The king's smile faded in seconds, giving way to a more honest version of himself. "I have no family," he said dismissively, of course after addressing my father, who had interjected on my behalf to apologise for my ungratefulness and indiscretion. A clap sounded from King Menoetius, all eyes on him. I noticed now that he was stocky and firm, small but strong as a boar. He would have a good backhand upon him when it came to disciplining dull-witted wives and repugnant sons. I would notice it each night, when a skinny, bruised boy would scamper about, dressed in deep purple silk (it always suited him more than I), hiding whenever he caught my eye as though he were anticipating my every move. I wanted to make peace with him but he was as elusive as a ghost. So the prince was real after all, though I took no pleasure in seeing him like this.

[End of triggering scene.]

These memories come in pieces, such as a broken vase, fractions separated from the other fractions of it left lost and unswept. I did not realise how important these memories might be to understanding others, so I had decided that I would not think about them again. For a time, I kept well on that promise.

I'd won the race (we were in Opus for our games), yes, but I had not felt victorious. I could not save that skittish young prince. Even after leaving Opus, I saw his face in daydreams, hoping that I may see it again in real life. I cannot tell you that I forgot him over time, only that I had tried but that his face popped up in my mind every once in a while and I wondered where he might be now and what he might look like. How was he? Nobody was able to give me the answer to that question — not even Phoenix — so I eventually stopped asking.

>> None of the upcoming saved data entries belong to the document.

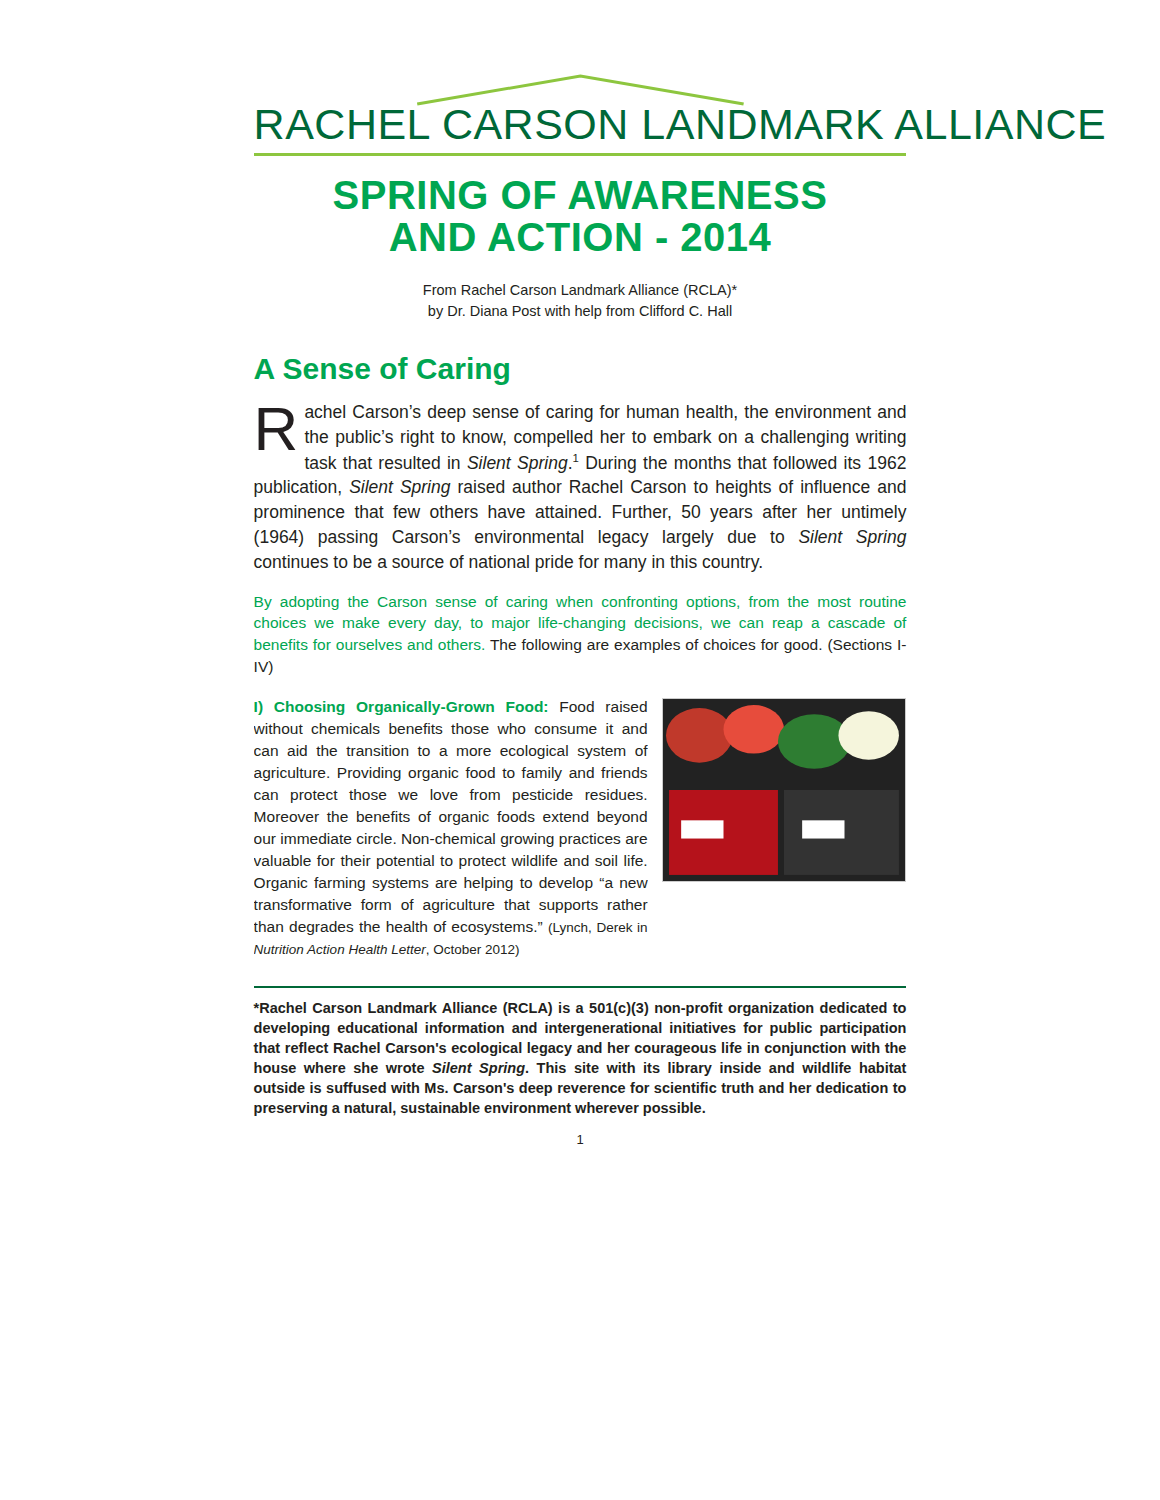RACHEL CARSON LANDMARK ALLIANCE
SPRING OF AWARENESS
AND ACTION - 2014
From Rachel Carson Landmark Alliance (RCLA)*
by Dr. Diana Post with help from Clifford C. Hall
A Sense of Caring
Rachel Carson’s deep sense of caring for human health, the environment and the public’s right to know, compelled her to embark on a challenging writing task that resulted in Silent Spring.1 During the months that followed its 1962 publication, Silent Spring raised author Rachel Carson to heights of influence and prominence that few others have attained. Further, 50 years after her untimely (1964) passing Carson’s environmental legacy largely due to Silent Spring continues to be a source of national pride for many in this country.
By adopting the Carson sense of caring when confronting options, from the most routine choices we make every day, to major life-changing decisions, we can reap a cascade of benefits for ourselves and others. The following are examples of choices for good. (Sections I-IV)
I) Choosing Organically-Grown Food: Food raised without chemicals benefits those who consume it and can aid the transition to a more ecological system of agriculture. Providing organic food to family and friends can protect those we love from pesticide residues. Moreover the benefits of organic foods extend beyond our immediate circle. Non-chemical growing practices are valuable for their potential to protect wildlife and soil life. Organic farming systems are helping to develop “a new transformative form of agriculture that supports rather than degrades the health of ecosystems.” (Lynch, Derek in Nutrition Action Health Letter, October 2012)
*Rachel Carson Landmark Alliance (RCLA) is a 501(c)(3) non-profit organization dedicated to developing educational information and intergenerational initiatives for public participation that reflect Rachel Carson's ecological legacy and her courageous life in conjunction with the house where she wrote Silent Spring. This site with its library inside and wildlife habitat outside is suffused with Ms. Carson's deep reverence for scientific truth and her dedication to preserving a natural, sustainable environment wherever possible.
1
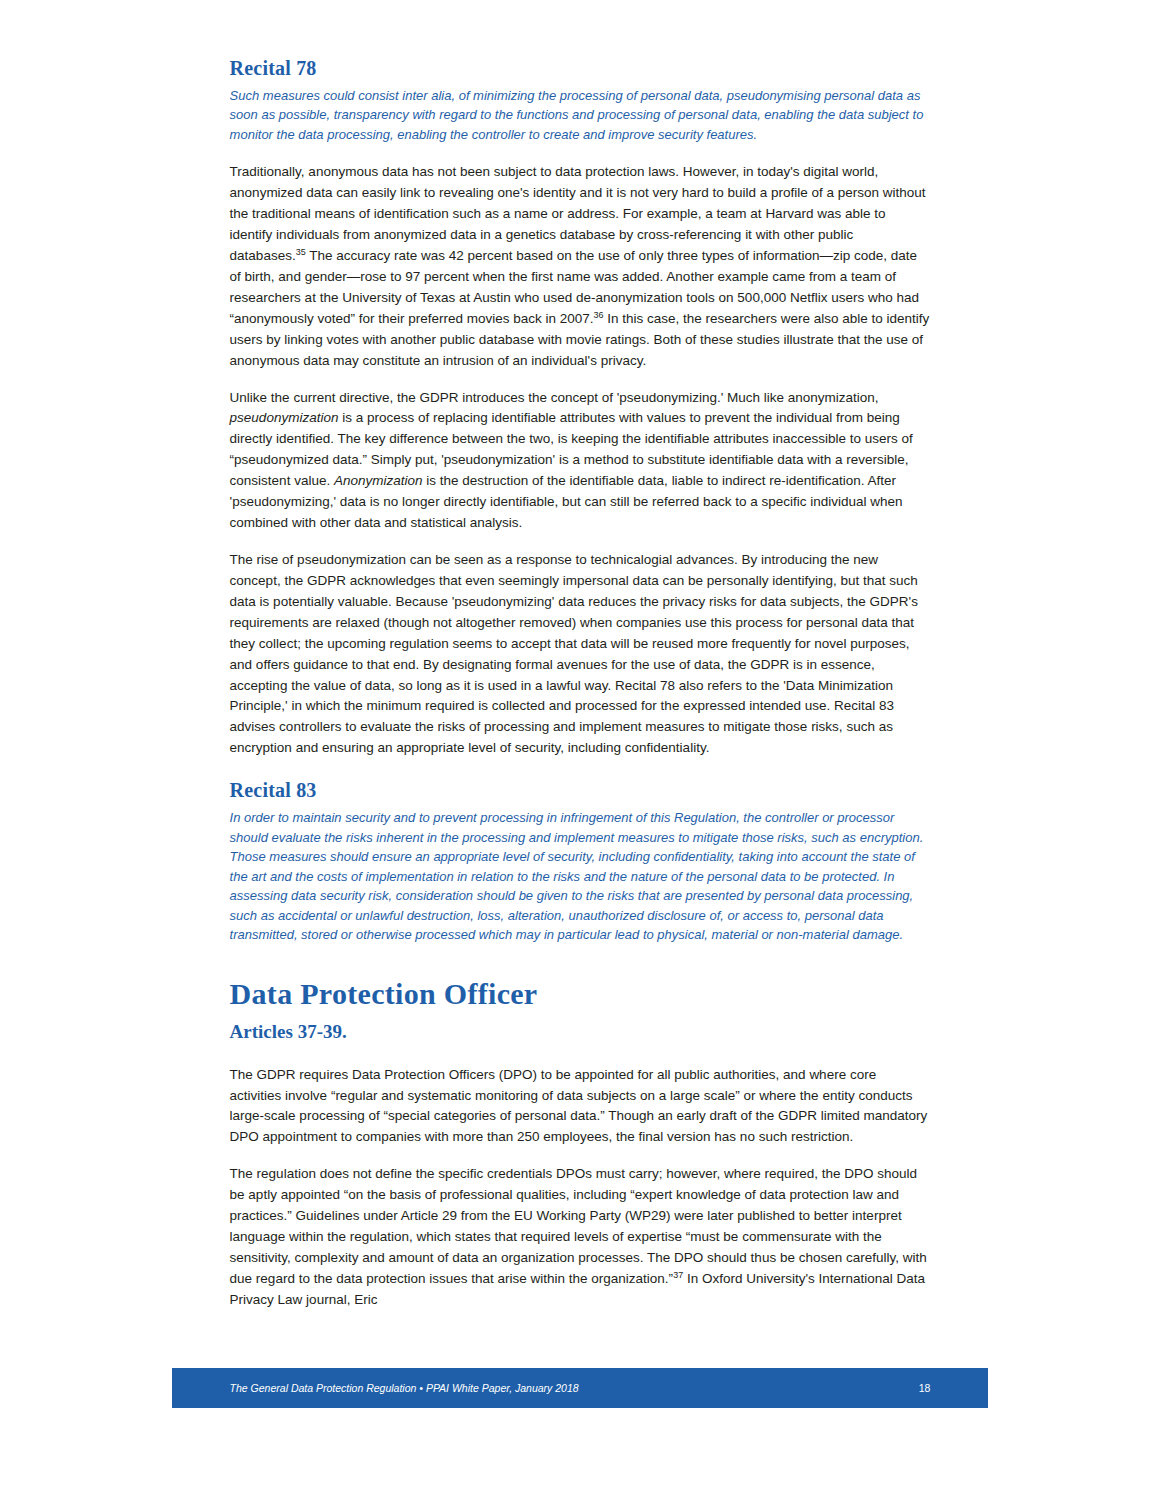Recital 78
Such measures could consist inter alia, of minimizing the processing of personal data, pseudonymising personal data as soon as possible, transparency with regard to the functions and processing of personal data, enabling the data subject to monitor the data processing, enabling the controller to create and improve security features.
Traditionally, anonymous data has not been subject to data protection laws. However, in today's digital world, anonymized data can easily link to revealing one's identity and it is not very hard to build a profile of a person without the traditional means of identification such as a name or address. For example, a team at Harvard was able to identify individuals from anonymized data in a genetics database by cross-referencing it with other public databases.35 The accuracy rate was 42 percent based on the use of only three types of information—zip code, date of birth, and gender—rose to 97 percent when the first name was added. Another example came from a team of researchers at the University of Texas at Austin who used de-anonymization tools on 500,000 Netflix users who had “anonymously voted” for their preferred movies back in 2007.36 In this case, the researchers were also able to identify users by linking votes with another public database with movie ratings. Both of these studies illustrate that the use of anonymous data may constitute an intrusion of an individual's privacy.
Unlike the current directive, the GDPR introduces the concept of 'pseudonymizing.' Much like anonymization, pseudonymization is a process of replacing identifiable attributes with values to prevent the individual from being directly identified. The key difference between the two, is keeping the identifiable attributes inaccessible to users of “pseudonymized data.” Simply put, 'pseudonymization' is a method to substitute identifiable data with a reversible, consistent value. Anonymization is the destruction of the identifiable data, liable to indirect re-identification. After 'pseudonymizing,' data is no longer directly identifiable, but can still be referred back to a specific individual when combined with other data and statistical analysis.
The rise of pseudonymization can be seen as a response to technicalogial advances. By introducing the new concept, the GDPR acknowledges that even seemingly impersonal data can be personally identifying, but that such data is potentially valuable. Because 'pseudonymizing' data reduces the privacy risks for data subjects, the GDPR's requirements are relaxed (though not altogether removed) when companies use this process for personal data that they collect; the upcoming regulation seems to accept that data will be reused more frequently for novel purposes, and offers guidance to that end. By designating formal avenues for the use of data, the GDPR is in essence, accepting the value of data, so long as it is used in a lawful way. Recital 78 also refers to the 'Data Minimization Principle,' in which the minimum required is collected and processed for the expressed intended use. Recital 83 advises controllers to evaluate the risks of processing and implement measures to mitigate those risks, such as encryption and ensuring an appropriate level of security, including confidentiality.
Recital 83
In order to maintain security and to prevent processing in infringement of this Regulation, the controller or processor should evaluate the risks inherent in the processing and implement measures to mitigate those risks, such as encryption. Those measures should ensure an appropriate level of security, including confidentiality, taking into account the state of the art and the costs of implementation in relation to the risks and the nature of the personal data to be protected. In assessing data security risk, consideration should be given to the risks that are presented by personal data processing, such as accidental or unlawful destruction, loss, alteration, unauthorized disclosure of, or access to, personal data transmitted, stored or otherwise processed which may in particular lead to physical, material or non-material damage.
Data Protection Officer
Articles 37-39.
The GDPR requires Data Protection Officers (DPO) to be appointed for all public authorities, and where core activities involve “regular and systematic monitoring of data subjects on a large scale” or where the entity conducts large-scale processing of “special categories of personal data.” Though an early draft of the GDPR limited mandatory DPO appointment to companies with more than 250 employees, the final version has no such restriction.
The regulation does not define the specific credentials DPOs must carry; however, where required, the DPO should be aptly appointed “on the basis of professional qualities, including “expert knowledge of data protection law and practices.” Guidelines under Article 29 from the EU Working Party (WP29) were later published to better interpret language within the regulation, which states that required levels of expertise “must be commensurate with the sensitivity, complexity and amount of data an organization processes. The DPO should thus be chosen carefully, with due regard to the data protection issues that arise within the organization.”37 In Oxford University's International Data Privacy Law journal, Eric
The General Data Protection Regulation • PPAI White Paper, January 2018 18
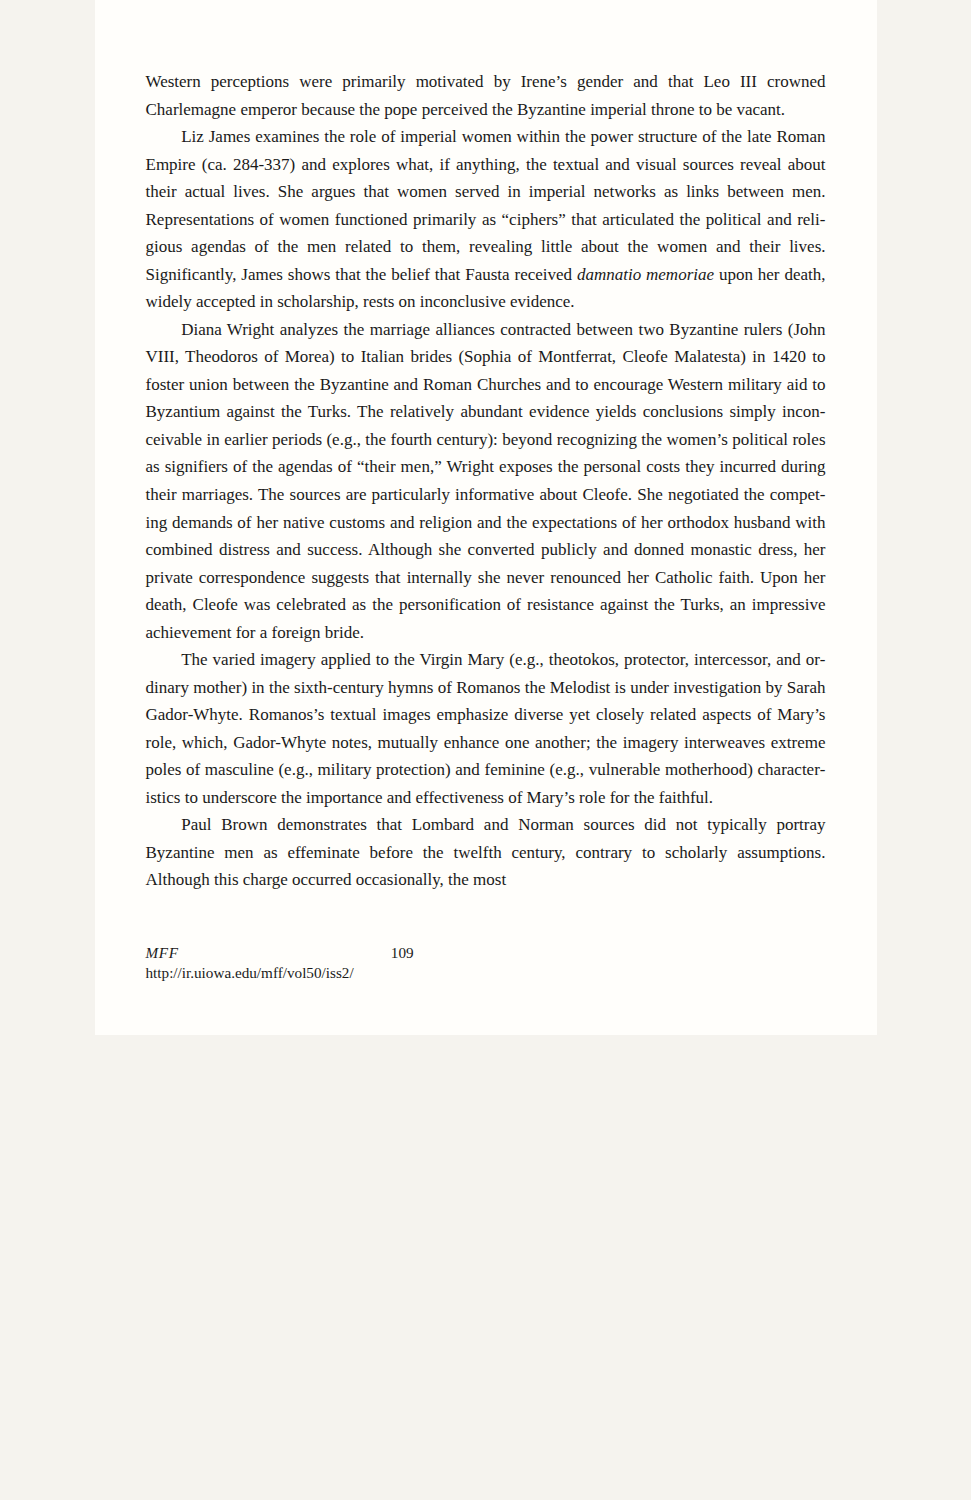Western perceptions were primarily motivated by Irene’s gender and that Leo III crowned Charlemagne emperor because the pope perceived the Byzantine imperial throne to be vacant.
Liz James examines the role of imperial women within the power structure of the late Roman Empire (ca. 284-337) and explores what, if anything, the textual and visual sources reveal about their actual lives. She argues that women served in imperial networks as links between men. Representations of women functioned primarily as “ciphers” that articulated the political and religious agendas of the men related to them, revealing little about the women and their lives. Significantly, James shows that the belief that Fausta received damnatio memoriae upon her death, widely accepted in scholarship, rests on inconclusive evidence.
Diana Wright analyzes the marriage alliances contracted between two Byzantine rulers (John VIII, Theodoros of Morea) to Italian brides (Sophia of Montferrat, Cleofe Malatesta) in 1420 to foster union between the Byzantine and Roman Churches and to encourage Western military aid to Byzantium against the Turks. The relatively abundant evidence yields conclusions simply inconceivable in earlier periods (e.g., the fourth century): beyond recognizing the women’s political roles as signifiers of the agendas of “their men,” Wright exposes the personal costs they incurred during their marriages. The sources are particularly informative about Cleofe. She negotiated the competing demands of her native customs and religion and the expectations of her orthodox husband with combined distress and success. Although she converted publicly and donned monastic dress, her private correspondence suggests that internally she never renounced her Catholic faith. Upon her death, Cleofe was celebrated as the personification of resistance against the Turks, an impressive achievement for a foreign bride.
The varied imagery applied to the Virgin Mary (e.g., theotokos, protector, intercessor, and ordinary mother) in the sixth-century hymns of Romanos the Melodist is under investigation by Sarah Gador-Whyte. Romanos’s textual images emphasize diverse yet closely related aspects of Mary’s role, which, Gador-Whyte notes, mutually enhance one another; the imagery interweaves extreme poles of masculine (e.g., military protection) and feminine (e.g., vulnerable motherhood) characteristics to underscore the importance and effectiveness of Mary’s role for the faithful.
Paul Brown demonstrates that Lombard and Norman sources did not typically portray Byzantine men as effeminate before the twelfth century, contrary to scholarly assumptions. Although this charge occurred occasionally, the most
MFF http://ir.uiowa.edu/mff/vol50/iss2/
109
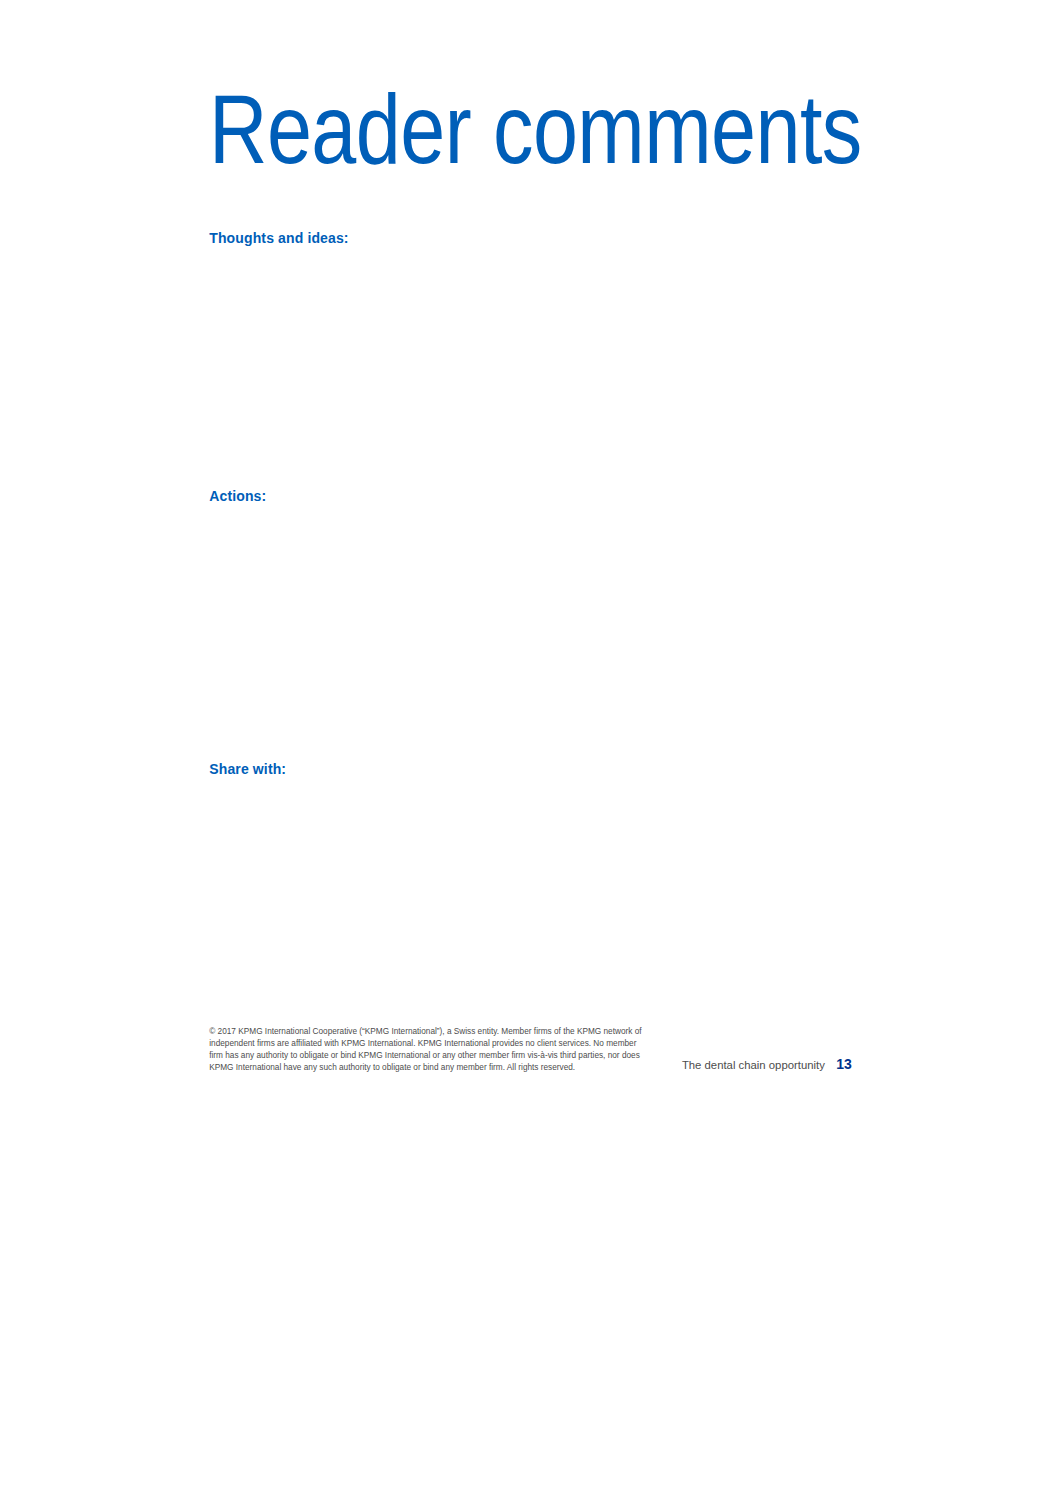Reader comments
Thoughts and ideas:
Actions:
Share with:
© 2017 KPMG International Cooperative (“KPMG International”), a Swiss entity. Member firms of the KPMG network of independent firms are affiliated with KPMG International. KPMG International provides no client services. No member firm has any authority to obligate or bind KPMG International or any other member firm vis-à-vis third parties, nor does KPMG International have any such authority to obligate or bind any member firm. All rights reserved.
The dental chain opportunity 13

Ahah! This one morning, I thought I could have the world in the palm of my hand. I was seven years old and untangling my feet from the mess of my bedsheets. I kicked about a lot the night before and wiggled in these soft sheets, unable to shake the day from me for half an hour before Hypnos blessed me with sleep. Usually it was hard for me to wake up as well but it was easy on this particular morning, when I had shoved my tunic on simply to race through the palace halls, stones cool upon the feet that drummed against them. My home had no frescoes, my father preferring function over fashion. He liked paintings that could be carried away and preserved in the event of an attack, as strange as that had seemed at the time. It was not something that I agreed with him on but it was no matter. As plain as it was, I had liked my home anyway. The bareness of the walls brought possibilities. Besides, what they lacked in beauty, the land itself more than made up for. It had steep hills, narrow and rocky roads and it had trees all around which carried upon them an abundance of olives and other grown goods. We had the clearest beaches you would have ever seen in your life too, where you could see all the wildlife go about their daily lives. I did not know then how much I would come to miss it.